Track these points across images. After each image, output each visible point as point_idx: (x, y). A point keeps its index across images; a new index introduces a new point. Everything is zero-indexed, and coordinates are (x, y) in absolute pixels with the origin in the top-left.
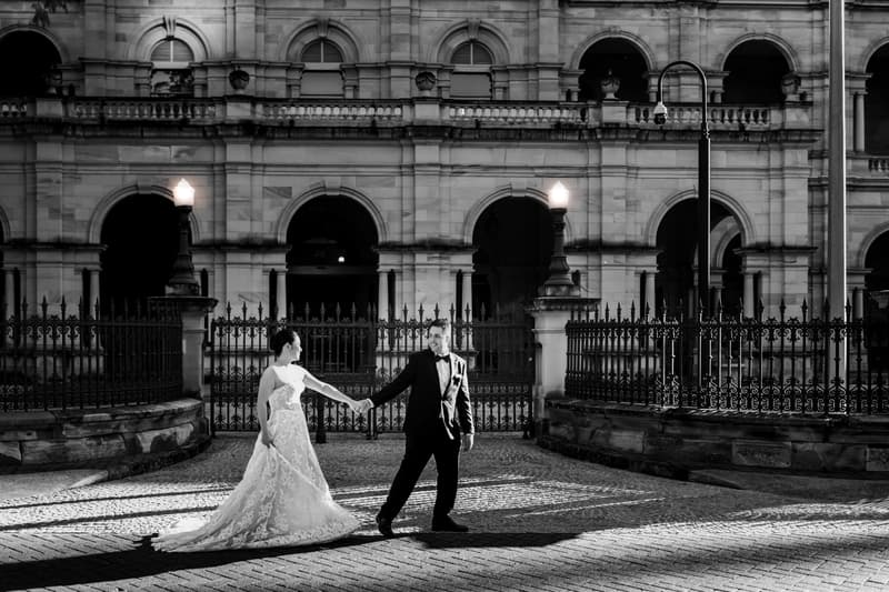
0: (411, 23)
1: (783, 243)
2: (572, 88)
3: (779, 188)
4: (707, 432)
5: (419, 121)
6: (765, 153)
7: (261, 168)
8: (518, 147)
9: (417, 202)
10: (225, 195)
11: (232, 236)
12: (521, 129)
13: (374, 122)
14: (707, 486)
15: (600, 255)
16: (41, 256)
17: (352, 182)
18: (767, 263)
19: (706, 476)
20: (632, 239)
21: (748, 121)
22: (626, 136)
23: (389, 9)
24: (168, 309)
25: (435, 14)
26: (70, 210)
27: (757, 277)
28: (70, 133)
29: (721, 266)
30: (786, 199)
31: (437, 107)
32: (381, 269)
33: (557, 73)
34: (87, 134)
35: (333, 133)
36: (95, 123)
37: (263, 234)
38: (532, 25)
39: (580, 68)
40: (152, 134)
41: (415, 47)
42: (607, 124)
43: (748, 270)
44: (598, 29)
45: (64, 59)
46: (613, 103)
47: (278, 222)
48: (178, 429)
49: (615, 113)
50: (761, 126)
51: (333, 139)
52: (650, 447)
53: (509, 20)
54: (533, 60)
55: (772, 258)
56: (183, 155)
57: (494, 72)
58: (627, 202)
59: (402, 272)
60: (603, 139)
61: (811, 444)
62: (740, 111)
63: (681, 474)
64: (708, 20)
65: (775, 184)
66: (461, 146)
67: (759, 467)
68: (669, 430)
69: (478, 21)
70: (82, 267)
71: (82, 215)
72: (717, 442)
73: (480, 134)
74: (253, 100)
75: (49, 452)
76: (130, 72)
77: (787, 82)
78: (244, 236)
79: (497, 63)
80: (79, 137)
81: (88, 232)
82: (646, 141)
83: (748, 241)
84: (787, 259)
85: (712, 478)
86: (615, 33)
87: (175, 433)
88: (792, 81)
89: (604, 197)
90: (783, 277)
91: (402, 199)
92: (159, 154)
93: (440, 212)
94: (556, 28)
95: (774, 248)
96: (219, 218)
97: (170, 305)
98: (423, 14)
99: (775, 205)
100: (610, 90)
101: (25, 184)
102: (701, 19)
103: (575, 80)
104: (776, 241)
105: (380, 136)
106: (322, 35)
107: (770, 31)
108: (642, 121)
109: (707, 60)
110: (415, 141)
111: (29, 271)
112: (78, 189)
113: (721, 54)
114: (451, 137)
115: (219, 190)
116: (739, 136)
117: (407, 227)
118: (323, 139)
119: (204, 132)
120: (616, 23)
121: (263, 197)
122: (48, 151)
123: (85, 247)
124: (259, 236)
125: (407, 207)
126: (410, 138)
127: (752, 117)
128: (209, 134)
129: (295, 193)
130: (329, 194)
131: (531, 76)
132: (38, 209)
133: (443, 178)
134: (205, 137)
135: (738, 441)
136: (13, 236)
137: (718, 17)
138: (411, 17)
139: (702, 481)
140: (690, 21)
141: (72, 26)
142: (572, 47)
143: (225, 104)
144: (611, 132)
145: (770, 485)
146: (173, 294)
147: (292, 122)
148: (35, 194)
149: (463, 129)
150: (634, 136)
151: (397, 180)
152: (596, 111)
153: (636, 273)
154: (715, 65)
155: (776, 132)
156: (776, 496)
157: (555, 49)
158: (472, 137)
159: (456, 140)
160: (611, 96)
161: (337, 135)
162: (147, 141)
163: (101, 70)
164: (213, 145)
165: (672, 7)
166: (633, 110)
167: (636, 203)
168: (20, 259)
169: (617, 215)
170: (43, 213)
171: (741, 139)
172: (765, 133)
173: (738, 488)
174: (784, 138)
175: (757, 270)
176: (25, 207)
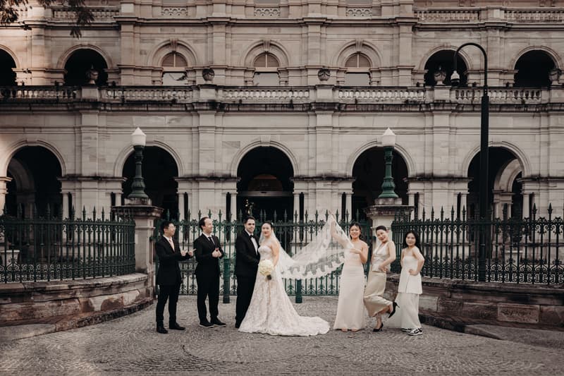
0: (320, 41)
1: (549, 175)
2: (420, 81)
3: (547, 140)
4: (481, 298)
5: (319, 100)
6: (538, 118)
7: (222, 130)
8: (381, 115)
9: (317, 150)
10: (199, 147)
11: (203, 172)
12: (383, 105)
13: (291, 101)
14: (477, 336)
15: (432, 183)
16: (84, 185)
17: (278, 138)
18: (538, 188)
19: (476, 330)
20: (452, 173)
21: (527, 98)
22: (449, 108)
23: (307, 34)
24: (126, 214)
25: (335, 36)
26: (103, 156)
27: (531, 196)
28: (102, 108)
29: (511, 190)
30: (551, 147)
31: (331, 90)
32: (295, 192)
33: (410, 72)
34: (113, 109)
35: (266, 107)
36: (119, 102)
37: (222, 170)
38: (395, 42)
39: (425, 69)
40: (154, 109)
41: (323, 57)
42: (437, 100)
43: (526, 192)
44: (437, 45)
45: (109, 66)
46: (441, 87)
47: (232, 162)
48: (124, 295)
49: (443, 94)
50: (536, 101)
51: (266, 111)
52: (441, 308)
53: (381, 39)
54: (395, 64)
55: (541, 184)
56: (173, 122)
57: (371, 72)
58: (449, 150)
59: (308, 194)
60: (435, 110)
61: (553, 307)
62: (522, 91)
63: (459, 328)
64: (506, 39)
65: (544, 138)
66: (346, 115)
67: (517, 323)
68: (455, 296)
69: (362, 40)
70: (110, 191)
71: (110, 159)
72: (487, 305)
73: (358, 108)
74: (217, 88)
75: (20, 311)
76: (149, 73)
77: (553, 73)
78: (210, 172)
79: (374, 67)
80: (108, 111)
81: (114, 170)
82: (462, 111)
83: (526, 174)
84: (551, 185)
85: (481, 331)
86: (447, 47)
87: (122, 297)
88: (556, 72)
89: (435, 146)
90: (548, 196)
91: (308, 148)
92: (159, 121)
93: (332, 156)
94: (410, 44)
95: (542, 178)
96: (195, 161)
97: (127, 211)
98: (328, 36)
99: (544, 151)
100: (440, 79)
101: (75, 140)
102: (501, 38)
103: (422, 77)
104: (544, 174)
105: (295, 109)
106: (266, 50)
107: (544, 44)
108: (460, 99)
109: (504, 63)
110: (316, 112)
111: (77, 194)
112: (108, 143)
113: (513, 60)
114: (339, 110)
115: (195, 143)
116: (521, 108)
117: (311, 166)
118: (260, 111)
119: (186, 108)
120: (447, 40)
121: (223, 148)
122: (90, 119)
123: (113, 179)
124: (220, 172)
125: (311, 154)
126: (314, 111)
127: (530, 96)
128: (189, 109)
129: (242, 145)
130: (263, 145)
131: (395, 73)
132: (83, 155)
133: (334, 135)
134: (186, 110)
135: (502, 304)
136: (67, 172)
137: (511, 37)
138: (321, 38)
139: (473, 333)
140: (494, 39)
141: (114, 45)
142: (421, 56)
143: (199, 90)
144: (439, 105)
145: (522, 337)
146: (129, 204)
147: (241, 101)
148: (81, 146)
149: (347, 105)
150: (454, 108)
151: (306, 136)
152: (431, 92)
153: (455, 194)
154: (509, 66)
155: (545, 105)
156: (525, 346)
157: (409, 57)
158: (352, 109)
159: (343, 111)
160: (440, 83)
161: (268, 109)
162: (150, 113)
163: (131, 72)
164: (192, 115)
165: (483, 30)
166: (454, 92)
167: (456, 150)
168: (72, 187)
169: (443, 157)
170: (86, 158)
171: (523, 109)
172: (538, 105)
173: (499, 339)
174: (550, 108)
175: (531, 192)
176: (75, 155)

* * * * *

Count the lines of the records above that contain the string "point", treating uppercase and lowercase letters as different, and give only the number.

Answer space.
1